Can happiness be taught?
Nowadays, our conception of happiness has been altered radically. Limited in our houses, meeting our favorite people through a screen and not being able to find satisfaction in those little things we so took for granted before the pandemic, has led us to wonder: will we be able to feel genuine happiness that will last more than 15 minutes? Or are there any other ways to feel happy besides an Instagram story or a TikTok video?
The University of Bristol, UK, has the answer for us. It is possible and achievable to find happiness through just a course.
The inspiration came to the course leader and Professor of Development Psychology in Society, Bruce M. Hood, through his immense will to help students improve their deteriorated mental health, in 2018. Being alarmed, as he states, by his students’ mental health problems, which kept on developing, he felt the need to act. Coincidently, a former student of his, Laurie Santos, had also developed a similar course at Yale University, which gave him the boost he needed.

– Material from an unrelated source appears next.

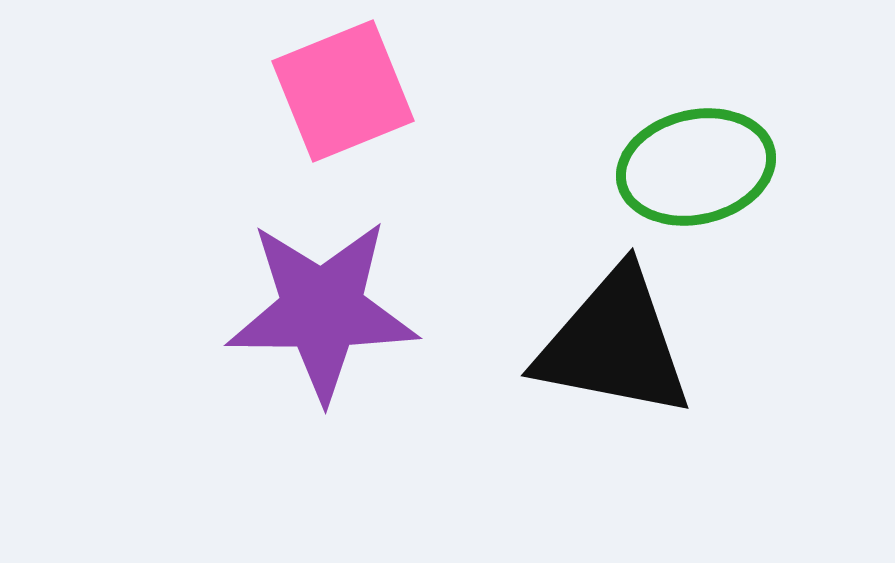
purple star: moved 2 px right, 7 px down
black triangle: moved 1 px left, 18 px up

Therefore, the University of Bristol launched its “Science of Happiness” course for the first time in UK, and we have read the syllabus for you. Influenced by the Yale University program, the course offers a combination of theoretical and practical activities, weekly ‘Happiness Hub’ discussions, and journaling.

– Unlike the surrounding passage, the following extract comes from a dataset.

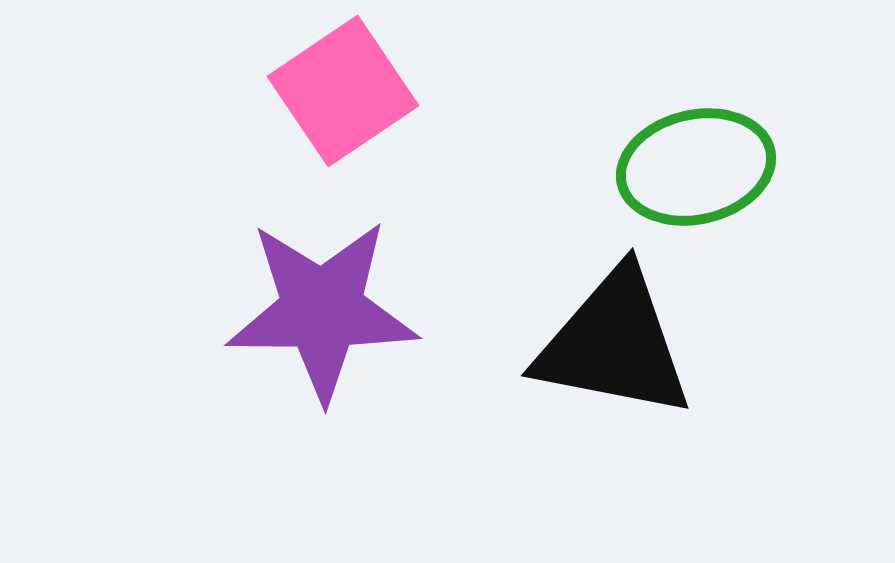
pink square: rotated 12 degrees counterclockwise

Some titles of the course include “Meditation”, “Understand how the brain distorts information that contributes to unhappiness” and “Overcoming our Biases”.
All of the above and many more, not only teach students the science behind feeling happy, but, as it appears to be the case since 2018, they make them happier! A report shows that students, after taking this class, apply what they learn on themselves and become happier and according to Yale University those lessons can be applied in every part of our lives.
Statistics show that especially students in higher education, even before the pandemic, suffer the most from depression and anxiety. The sudden change in their lives, entering a University? The uncertainty of what the future holds? The increasing responsibilities? You name it, it all creates those mental health issues. Hence, the University of Bristol, acknowledging the benefits psychoeducational courses have on students, encourages them to take part in them.
Oh, how we wish we could also take part in this invaluable module and learn all about altering our brains in to being happier!